Reputation: 87
I am attempting to pass some values from my client-side AngularJS script to a server-side NodeJS script. I set up the POST request like so:
$scope.addUser = function() {
console.log($.param($scope.user));
$http({
method: 'POST',
url: '/addUser',
data: $.param($scope.user),
headers: { 'Content-Type': 'application/x-www-form-urlencoded' }
}).
success( function(response) {
console.log("success");
}).
error( function(response) {
console.log("error");
});
};
The $scope.user variable is { name: "john", email: "doe" }
, and evaluates to name=john&email=doe
when passed through $.param($scope.user)
. I originally thought the problem was the content-type of the request, which was originally a JSON object. After reading about similar problems I changed the content-type to x-www-form-urlencoded, but still could not grab the data from the POST request.
Here is the server-side NodeJS script that is hit with the POST request:
app.post('/addUser', function(req, res) {
console.log(req.params);
});
I know the server-side script is being reached, as I can print out data such as req.method, but attempting to print req.params results in just { }.

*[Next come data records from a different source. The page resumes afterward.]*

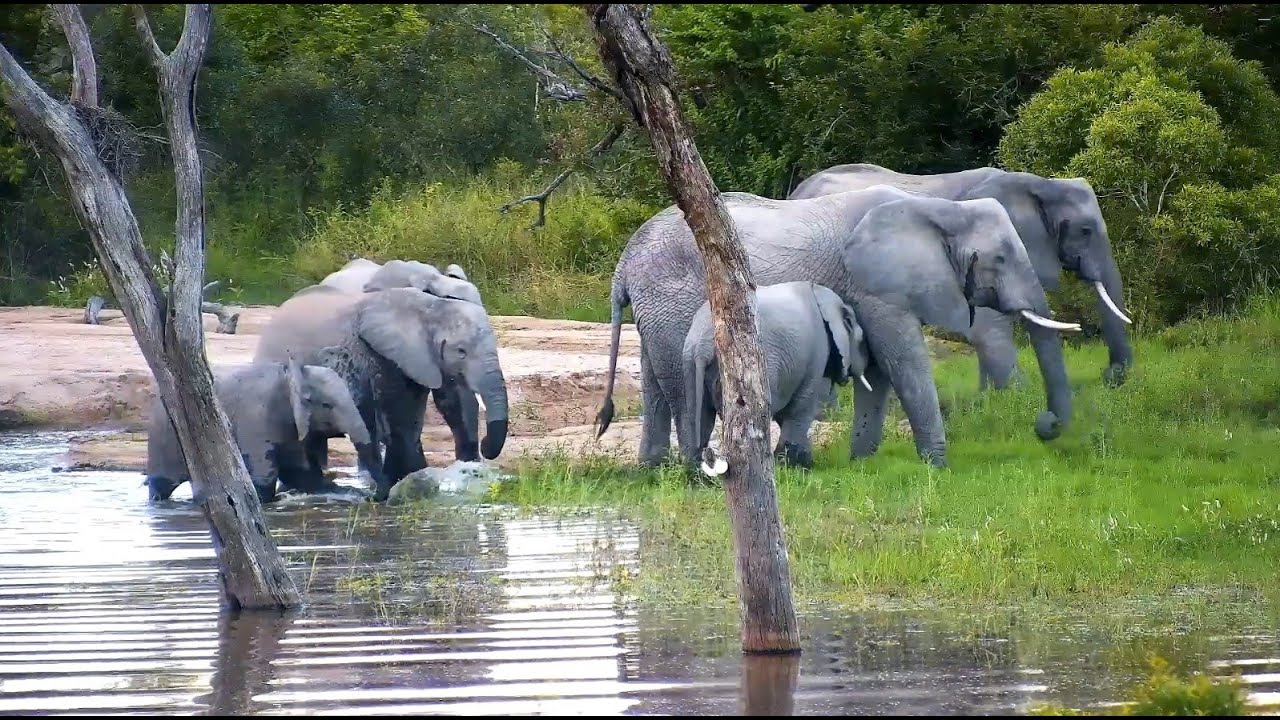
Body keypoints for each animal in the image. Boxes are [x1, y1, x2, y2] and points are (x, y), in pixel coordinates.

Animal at [144, 355, 382, 504]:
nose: (373, 497)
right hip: (163, 434)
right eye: (326, 405)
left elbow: (301, 474)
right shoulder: (255, 419)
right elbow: (264, 480)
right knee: (162, 485)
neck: (291, 374)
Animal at [253, 284, 509, 501]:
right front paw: (405, 479)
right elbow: (398, 410)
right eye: (461, 351)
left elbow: (445, 401)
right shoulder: (378, 352)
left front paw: (413, 476)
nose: (485, 447)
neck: (430, 308)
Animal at [681, 281, 872, 472]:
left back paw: (698, 475)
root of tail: (702, 347)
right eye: (861, 340)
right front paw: (798, 467)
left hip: (689, 363)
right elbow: (801, 407)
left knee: (699, 418)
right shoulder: (818, 351)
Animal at [788, 163, 1133, 391]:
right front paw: (1017, 395)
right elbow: (988, 324)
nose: (1110, 376)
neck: (1039, 183)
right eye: (1085, 231)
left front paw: (988, 398)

Why are my POST parameters not going through?
Upvotes: 1
Views: 3570
Reputation: 20014
Since you are using express.js your POST fields are received as part of the body not the URL so you need use body
instead of params
:
app.post('/addUser', function(req, res) {
console.log(req.body);//also possible req.body.name | req.body.email
});
How about trying a simpler POST something like this (for testing purposes only):
$http.post('/addUser',{ "name": "john", "email": "doe" }).success(function(response) {
console.log("success");
}).error(function(err){
console.log("failure")
});
Please note that Params are used as URL parameters; something like this:
app.get('/addUser/:userID', function(req, res) {
console.log(req.params.userID);
});
Upvotes: 0
Reputation: 106696
Request bodies are not saved to req.params
. You need to add a middleware to parse the request body for you. req.params
is for key=value
pairs supplied as part of the URL (e.g. POSTing to "/foo/bar?baz=bla" would result in req.params.baz === 'bla'
).
Some example solutions:
body-parser - parses only application/json and application/x-www-form-urlencoded request bodies.
formidable - parses application/json, application/x-www-form-urlencoded, and multipart/form-data. This is what was used in the body parser in Express 3. I'm not sure if there is an "official" Express middleware for it for Express 4.

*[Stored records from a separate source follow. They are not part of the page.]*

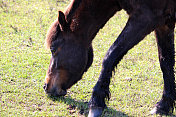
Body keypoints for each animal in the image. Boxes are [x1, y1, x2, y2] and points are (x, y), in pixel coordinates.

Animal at [43, 0, 176, 116]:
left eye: (53, 48)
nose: (46, 86)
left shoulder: (145, 18)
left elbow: (110, 56)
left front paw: (96, 103)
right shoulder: (164, 25)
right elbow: (166, 63)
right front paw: (163, 106)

busboy - parses application/x-www-form-urlencoded and multipart/form-data. It does not save files to disk itself, but instead presents files as readable streams. The API differs from formidable(/body parser from Express 3). There are a few Express middleware available for busboy:
connect-busboy - a thin wrapper that merely sets up a Busboy instance on your req
. You can set it to automatically start parsing the request, or you can pipe the request manually to req.busboy
when you want to start.
multer - provides an interface more similar to the Express 3 body parser middleware (with req.body
and req.files
set).
reformed - a new module that provides a layer on top of Busboy to provide mechanisms similar to formidable (e.g. saving uploaded files to disk) but also other features such as field validation.